* **EXERCISE**: Transcribe nothing except the lines below that run from the one with "left eye: (727, 227)" to the one with "left elbow: (402, 375)", ends included, and do not copy any picture.

* **DATA TO PROCESS**:

==============================

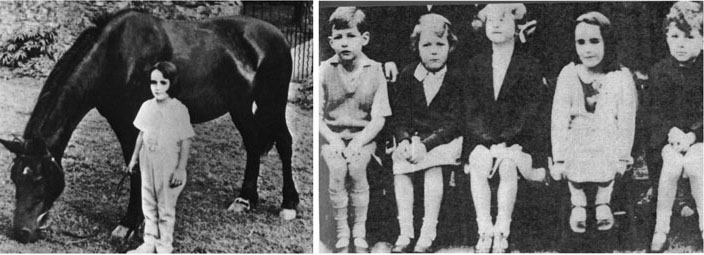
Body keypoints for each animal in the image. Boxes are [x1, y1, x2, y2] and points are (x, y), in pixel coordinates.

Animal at [0, 8, 300, 243]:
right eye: (15, 176)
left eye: (40, 178)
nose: (21, 232)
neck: (116, 56)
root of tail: (277, 34)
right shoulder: (121, 121)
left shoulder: (134, 124)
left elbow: (136, 169)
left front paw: (129, 225)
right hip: (240, 106)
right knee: (252, 144)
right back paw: (245, 199)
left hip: (272, 101)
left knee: (285, 143)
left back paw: (289, 204)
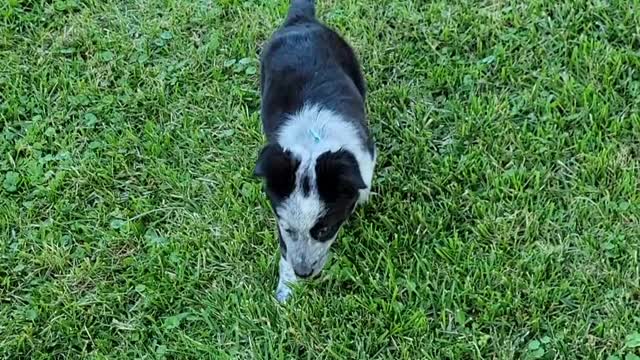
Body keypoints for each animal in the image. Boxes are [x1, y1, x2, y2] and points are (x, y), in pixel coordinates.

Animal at [254, 0, 376, 302]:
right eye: (287, 228)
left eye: (323, 230)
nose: (304, 274)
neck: (313, 144)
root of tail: (300, 19)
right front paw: (286, 290)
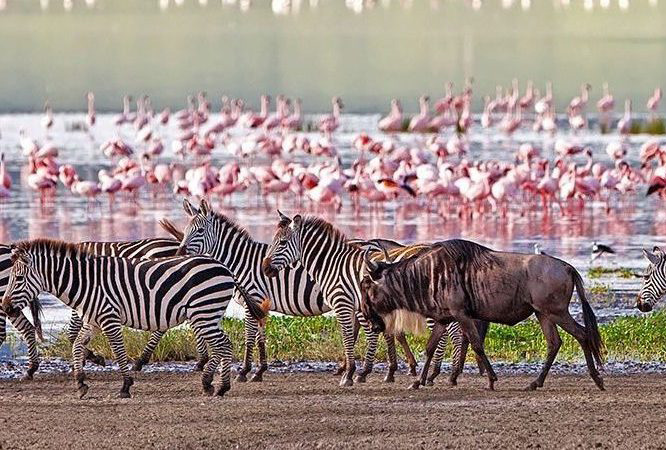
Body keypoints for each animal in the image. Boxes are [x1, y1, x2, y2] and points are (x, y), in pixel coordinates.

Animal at [0, 239, 264, 398]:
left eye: (19, 279)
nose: (4, 306)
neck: (87, 282)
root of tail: (224, 267)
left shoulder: (109, 318)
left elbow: (118, 352)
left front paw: (125, 386)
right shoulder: (93, 321)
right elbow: (76, 346)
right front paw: (81, 382)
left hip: (204, 312)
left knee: (224, 344)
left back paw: (218, 386)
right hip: (207, 314)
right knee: (222, 345)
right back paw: (213, 384)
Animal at [163, 200, 416, 384]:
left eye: (200, 230)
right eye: (186, 230)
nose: (179, 253)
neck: (241, 261)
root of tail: (375, 244)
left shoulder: (252, 296)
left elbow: (249, 337)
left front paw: (244, 371)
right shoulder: (260, 303)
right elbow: (260, 337)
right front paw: (259, 371)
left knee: (379, 331)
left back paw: (381, 371)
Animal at [260, 213, 478, 384]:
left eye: (282, 243)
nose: (265, 268)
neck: (332, 265)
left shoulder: (342, 303)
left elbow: (349, 335)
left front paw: (350, 373)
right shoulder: (357, 306)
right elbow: (367, 333)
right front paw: (359, 371)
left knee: (452, 333)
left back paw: (444, 374)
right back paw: (445, 374)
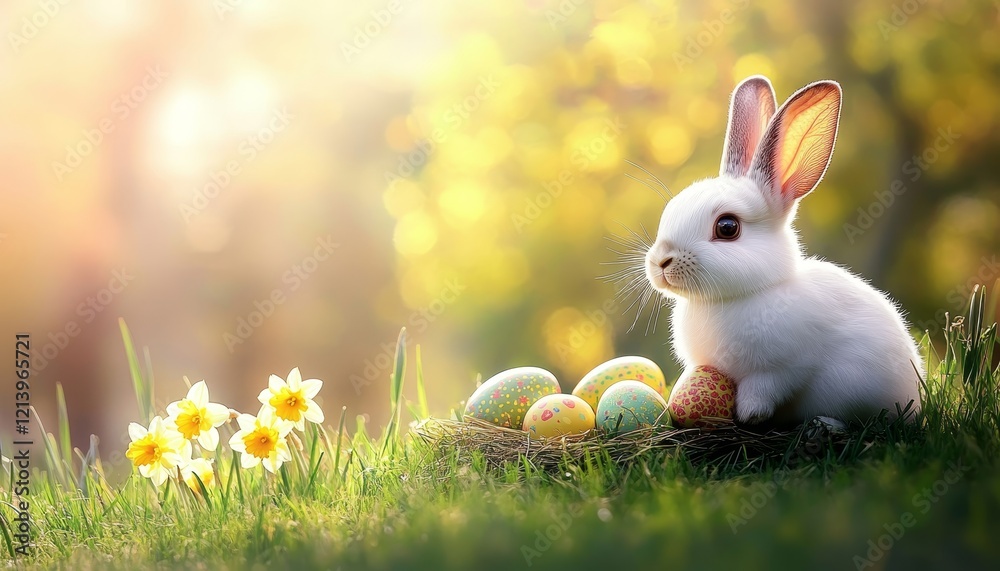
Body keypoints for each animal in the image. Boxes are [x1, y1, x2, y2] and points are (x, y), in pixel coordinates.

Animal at [644, 75, 924, 425]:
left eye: (727, 227)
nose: (660, 261)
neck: (735, 298)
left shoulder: (784, 368)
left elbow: (765, 389)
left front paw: (750, 415)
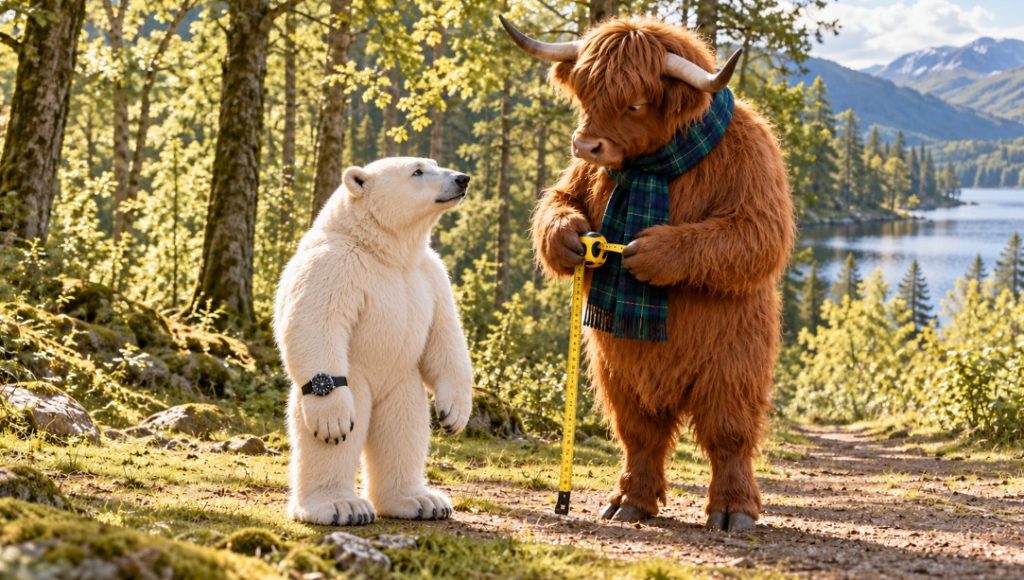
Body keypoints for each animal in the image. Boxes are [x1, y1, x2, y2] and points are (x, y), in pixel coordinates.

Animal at [501, 15, 794, 531]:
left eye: (635, 103)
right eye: (586, 95)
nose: (586, 144)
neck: (658, 165)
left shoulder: (755, 171)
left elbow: (754, 236)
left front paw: (651, 252)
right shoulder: (580, 175)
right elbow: (560, 199)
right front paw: (567, 236)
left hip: (735, 362)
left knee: (729, 433)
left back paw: (732, 510)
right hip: (616, 367)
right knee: (640, 431)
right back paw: (629, 501)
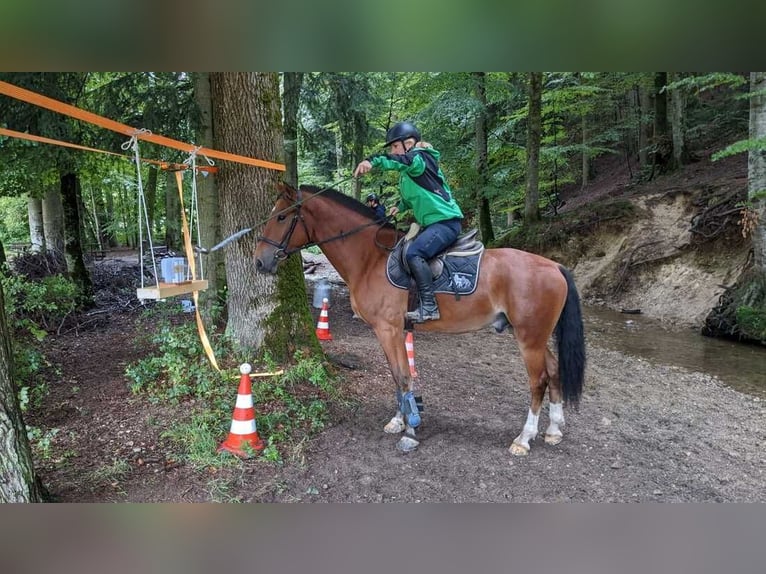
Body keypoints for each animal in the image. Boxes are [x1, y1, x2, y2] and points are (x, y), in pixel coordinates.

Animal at [255, 182, 584, 456]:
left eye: (281, 217)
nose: (260, 261)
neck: (370, 259)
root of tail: (554, 266)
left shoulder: (387, 329)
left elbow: (402, 375)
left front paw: (411, 430)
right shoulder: (397, 330)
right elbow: (399, 375)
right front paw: (400, 420)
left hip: (529, 338)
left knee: (538, 380)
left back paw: (524, 438)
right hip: (535, 335)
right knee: (554, 370)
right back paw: (553, 430)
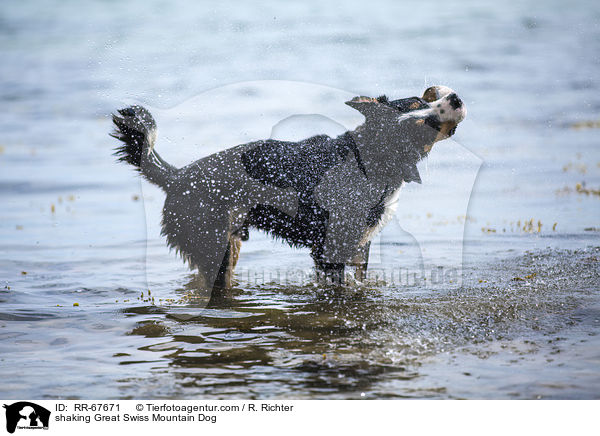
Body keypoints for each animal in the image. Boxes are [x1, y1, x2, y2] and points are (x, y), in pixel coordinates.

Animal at [113, 85, 468, 290]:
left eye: (423, 101)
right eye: (423, 116)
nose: (455, 97)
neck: (369, 160)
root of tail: (177, 176)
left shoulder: (360, 246)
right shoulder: (331, 249)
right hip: (215, 248)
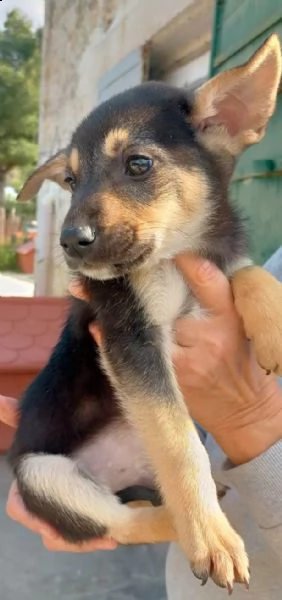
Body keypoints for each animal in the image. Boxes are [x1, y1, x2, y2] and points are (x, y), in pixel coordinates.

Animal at [8, 35, 282, 592]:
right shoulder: (129, 334)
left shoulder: (216, 265)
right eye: (71, 179)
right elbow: (178, 443)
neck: (176, 256)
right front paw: (210, 538)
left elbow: (249, 273)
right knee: (122, 522)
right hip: (42, 474)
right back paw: (189, 523)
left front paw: (275, 327)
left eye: (138, 164)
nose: (69, 241)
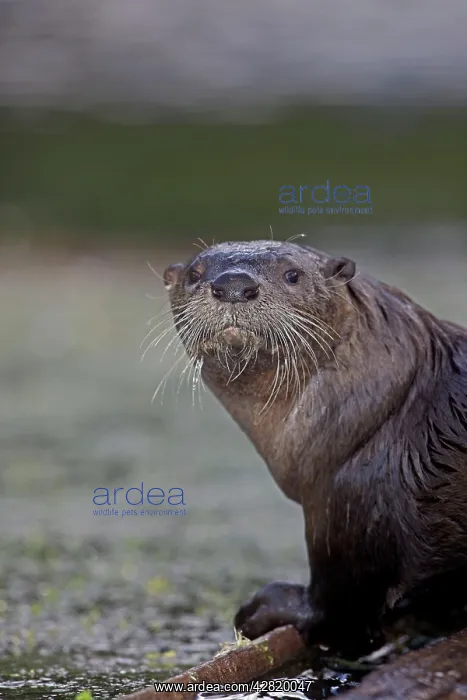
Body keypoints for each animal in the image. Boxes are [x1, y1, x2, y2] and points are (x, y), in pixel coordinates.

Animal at [162, 240, 467, 651]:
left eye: (293, 274)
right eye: (195, 274)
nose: (233, 284)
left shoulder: (348, 502)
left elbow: (341, 606)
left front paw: (269, 607)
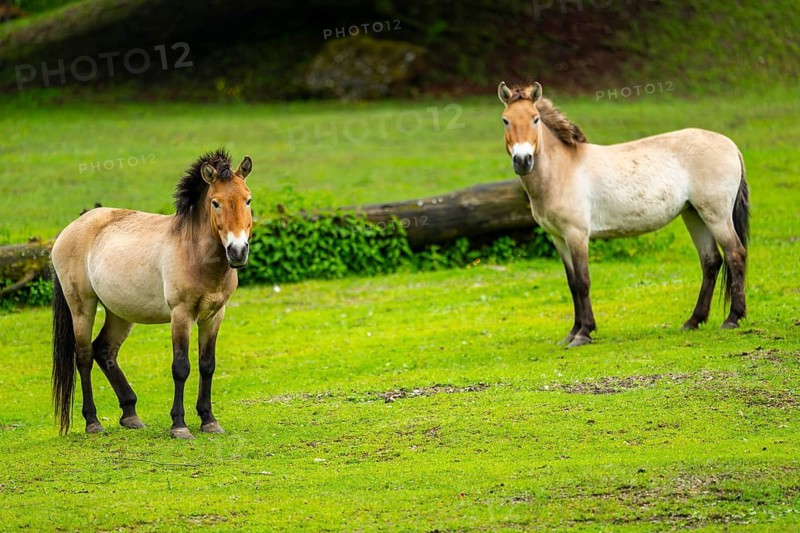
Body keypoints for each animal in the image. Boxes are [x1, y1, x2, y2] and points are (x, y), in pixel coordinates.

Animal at [51, 149, 253, 438]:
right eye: (215, 203)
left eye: (248, 200)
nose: (237, 251)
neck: (193, 251)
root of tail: (71, 227)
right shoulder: (181, 315)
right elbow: (181, 368)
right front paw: (179, 425)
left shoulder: (214, 315)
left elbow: (207, 365)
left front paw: (209, 420)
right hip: (82, 308)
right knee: (84, 356)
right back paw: (93, 422)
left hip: (119, 313)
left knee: (104, 351)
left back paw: (130, 414)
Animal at [497, 82, 749, 347]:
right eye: (505, 120)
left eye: (535, 119)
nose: (523, 160)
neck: (562, 169)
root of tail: (731, 146)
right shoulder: (559, 238)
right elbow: (572, 283)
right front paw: (572, 333)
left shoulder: (577, 235)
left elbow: (583, 282)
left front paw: (584, 333)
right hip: (694, 214)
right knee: (711, 261)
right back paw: (693, 321)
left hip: (716, 215)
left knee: (735, 254)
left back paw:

==============================

* **SOLUTION TO THE EXERCISE**:
left eye: (727, 227)
nose: (660, 261)
neck: (735, 298)
left shoulder: (784, 368)
left elbow: (765, 389)
left front paw: (750, 415)
Body keypoints for each animal in the image. Boxes are [x1, y1, x2, y2] and points are (x, y), in pixel coordinates.

Animal at [501, 15, 794, 531]:
left eye: (635, 103)
right eye: (586, 95)
nose: (586, 144)
neck: (658, 165)
left shoulder: (755, 171)
left elbow: (754, 236)
left front paw: (651, 252)
right shoulder: (580, 175)
right elbow: (560, 199)
right front paw: (567, 236)
left hip: (735, 362)
left knee: (729, 433)
left back paw: (732, 510)
right hip: (616, 367)
right knee: (640, 431)
right back paw: (629, 501)
Body keypoints for each animal in the image. Boxes are [x1, y1, x2, y2] and points are (x, y), in pixel coordinates.

Animal at [255, 182, 584, 456]:
left eye: (281, 217)
nose: (260, 261)
neck: (370, 259)
root of tail: (554, 266)
left shoulder: (387, 329)
left elbow: (402, 375)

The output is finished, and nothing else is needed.